I had the pleasure of interviewing children's book illustrator Wendy Martin, whose new book Smoky and the Feast of Mabon is out now. You can find my review of the book here. She is an amazing artist and it was wonderful getting an inside glimpse of her creative process and how a book develops from the artist side of things.
Here is a short bio from her website:
"Born in New York, Wendy Martin grew up in Suffolk County, Long Island. She gave her first one person show while still in Jr. High. Ms. Martin studied art in high school and upon graduation, was awarded 'Honors in Art'. She continued her training in New York City. She received her Bachelor of Fine Art degree from the School of Visual Arts in 1988. Ms. Martin's art has been accepted into numerous juried exhibitions, plus she has received multiple honors and awards for her work throughout her career. Her artwork hangs in several private collections as well as a museum in Central America."
How did you get started doing illustrations?
I have been illustrating ever since I was old enough to hold a pencil. Being an artist is all I’ve ever wanted to be.
How did you find your style and has it evolved over the years?
I think my style found me. Looking back over my work through the years it is fairly obvious, at least to me, that it is created by the same artist. I think, as with any craft and skill, the more I work at it, the tighter the images themselves become. I’ve been training myself to work in a more stylized, Art Nouveau feeling for the last several years. I love the swirling hair and exaggerated placement of hands and feet. Plus, the style itself is just beautiful and balanced in a way I find very pleasing in the Art Nouveau masters’ work and what I am working on emulating in my own.
I enjoyed the playfulness of Smoky and the Feast of Mabon. Can you describe your work setting and creative process.
My studio is long skinny room on the east side of the house. I share it with my husband. His stuff is at one end and my stuff is at the other. I have a computer desk, a light box table, a drafting table and bunches of file cabinets, drawers and book shelves. Recently, I have been spending a little time every week to actually organize all the stuff in those cabinets, drawers and shelves. It’s amazing to me how many old client files I have. This month I threw out receipts for a job delivered to a client who had been dead for 6 years. It’s a pretty good bet I won’t be working for him again.

■ **Exercises to complete**
(A) Translate this sentence from the Wendy Martin interview into Spanish: "I think my style found me."
(B) Summarize the Wendy Martin interview in two sentences.
(C) In the Wendy Martin interview, write out the passage from "I have been illustrating" up to and including "over the years?".

■ **Raw data**
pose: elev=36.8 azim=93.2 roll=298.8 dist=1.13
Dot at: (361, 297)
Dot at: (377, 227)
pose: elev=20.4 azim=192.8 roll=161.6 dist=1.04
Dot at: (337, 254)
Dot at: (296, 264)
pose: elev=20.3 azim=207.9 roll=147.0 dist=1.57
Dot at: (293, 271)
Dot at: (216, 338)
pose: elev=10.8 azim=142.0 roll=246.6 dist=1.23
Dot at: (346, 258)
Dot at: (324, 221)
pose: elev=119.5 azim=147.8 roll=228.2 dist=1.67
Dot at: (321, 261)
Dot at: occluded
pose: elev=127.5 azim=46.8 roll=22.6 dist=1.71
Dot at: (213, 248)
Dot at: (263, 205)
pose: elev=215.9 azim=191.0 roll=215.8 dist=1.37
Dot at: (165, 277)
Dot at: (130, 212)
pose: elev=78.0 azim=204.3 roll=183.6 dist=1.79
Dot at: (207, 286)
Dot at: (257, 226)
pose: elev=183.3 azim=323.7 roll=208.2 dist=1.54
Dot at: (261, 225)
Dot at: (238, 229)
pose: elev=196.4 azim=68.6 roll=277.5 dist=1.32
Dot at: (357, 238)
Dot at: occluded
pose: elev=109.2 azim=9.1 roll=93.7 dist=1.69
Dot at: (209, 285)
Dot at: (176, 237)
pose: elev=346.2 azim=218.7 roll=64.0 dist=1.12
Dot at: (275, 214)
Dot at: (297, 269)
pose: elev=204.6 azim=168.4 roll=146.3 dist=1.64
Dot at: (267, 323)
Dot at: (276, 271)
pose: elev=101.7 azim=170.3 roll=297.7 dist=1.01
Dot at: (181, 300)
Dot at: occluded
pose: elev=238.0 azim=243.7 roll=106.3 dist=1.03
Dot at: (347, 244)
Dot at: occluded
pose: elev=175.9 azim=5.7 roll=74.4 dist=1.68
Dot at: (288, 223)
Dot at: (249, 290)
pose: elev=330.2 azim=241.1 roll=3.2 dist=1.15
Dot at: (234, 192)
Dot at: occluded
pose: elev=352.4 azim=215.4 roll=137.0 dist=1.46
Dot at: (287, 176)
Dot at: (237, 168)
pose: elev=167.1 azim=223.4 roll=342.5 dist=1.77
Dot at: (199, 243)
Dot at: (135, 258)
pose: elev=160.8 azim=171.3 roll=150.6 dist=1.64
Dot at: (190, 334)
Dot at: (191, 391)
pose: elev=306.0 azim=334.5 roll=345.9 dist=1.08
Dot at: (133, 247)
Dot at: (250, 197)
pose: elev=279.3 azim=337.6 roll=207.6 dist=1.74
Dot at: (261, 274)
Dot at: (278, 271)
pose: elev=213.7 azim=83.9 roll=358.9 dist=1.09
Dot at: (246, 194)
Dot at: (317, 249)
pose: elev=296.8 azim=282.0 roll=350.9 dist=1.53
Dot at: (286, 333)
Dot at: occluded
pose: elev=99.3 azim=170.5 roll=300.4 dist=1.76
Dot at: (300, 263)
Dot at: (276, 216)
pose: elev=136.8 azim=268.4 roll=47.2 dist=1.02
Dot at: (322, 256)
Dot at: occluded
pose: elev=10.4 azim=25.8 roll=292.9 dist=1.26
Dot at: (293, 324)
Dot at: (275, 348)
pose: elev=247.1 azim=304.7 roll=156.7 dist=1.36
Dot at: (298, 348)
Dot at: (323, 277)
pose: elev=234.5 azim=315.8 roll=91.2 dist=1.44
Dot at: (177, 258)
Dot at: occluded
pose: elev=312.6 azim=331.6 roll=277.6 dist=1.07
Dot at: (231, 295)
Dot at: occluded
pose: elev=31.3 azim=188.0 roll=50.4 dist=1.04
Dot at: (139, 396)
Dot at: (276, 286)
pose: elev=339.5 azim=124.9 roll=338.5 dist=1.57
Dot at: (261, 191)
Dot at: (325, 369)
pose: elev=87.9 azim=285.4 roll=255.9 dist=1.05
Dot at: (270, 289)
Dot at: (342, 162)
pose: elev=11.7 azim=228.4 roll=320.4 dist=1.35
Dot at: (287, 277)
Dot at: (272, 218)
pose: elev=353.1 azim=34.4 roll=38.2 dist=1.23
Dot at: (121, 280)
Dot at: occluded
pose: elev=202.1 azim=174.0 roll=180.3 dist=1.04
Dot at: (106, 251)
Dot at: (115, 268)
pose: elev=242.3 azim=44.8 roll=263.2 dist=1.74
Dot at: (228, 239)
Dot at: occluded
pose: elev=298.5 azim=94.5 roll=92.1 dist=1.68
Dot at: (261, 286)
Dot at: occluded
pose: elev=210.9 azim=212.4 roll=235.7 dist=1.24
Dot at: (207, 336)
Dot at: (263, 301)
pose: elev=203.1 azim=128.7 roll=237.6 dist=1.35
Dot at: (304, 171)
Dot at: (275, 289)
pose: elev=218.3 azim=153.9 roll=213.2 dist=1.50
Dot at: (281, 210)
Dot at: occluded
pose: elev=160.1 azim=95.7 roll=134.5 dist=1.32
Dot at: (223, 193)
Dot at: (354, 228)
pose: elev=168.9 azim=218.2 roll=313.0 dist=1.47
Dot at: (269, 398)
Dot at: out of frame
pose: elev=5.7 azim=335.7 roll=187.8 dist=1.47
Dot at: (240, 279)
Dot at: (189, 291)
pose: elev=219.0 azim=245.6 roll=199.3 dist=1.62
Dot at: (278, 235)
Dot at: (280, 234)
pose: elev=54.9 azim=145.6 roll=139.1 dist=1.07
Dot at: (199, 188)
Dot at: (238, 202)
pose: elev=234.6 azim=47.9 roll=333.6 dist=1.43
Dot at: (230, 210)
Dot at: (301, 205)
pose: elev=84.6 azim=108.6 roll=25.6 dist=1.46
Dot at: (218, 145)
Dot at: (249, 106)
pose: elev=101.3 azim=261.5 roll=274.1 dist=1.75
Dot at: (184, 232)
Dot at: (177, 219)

■ **Worked solutions**
(A) Creo que mi estilo me encontró a mí.

(B) Children's book illustrator Wendy Martin, whose new book Smoky and the Feast of Mabon is out now, grew up on Long Island and earned a Bachelor of Fine Art degree from the School of Visual Arts in 1988. She says she has been illustrating since she was old enough to hold a pencil, has spent several years training herself toward a more stylized Art Nouveau feeling, and works in a long, skinny studio that she shares with her husband.

(C)
I have been illustrating ever since I was old enough to hold a pencil. Being an artist is all I’ve ever wanted to be.
How did you find your style and has it evolved over the years?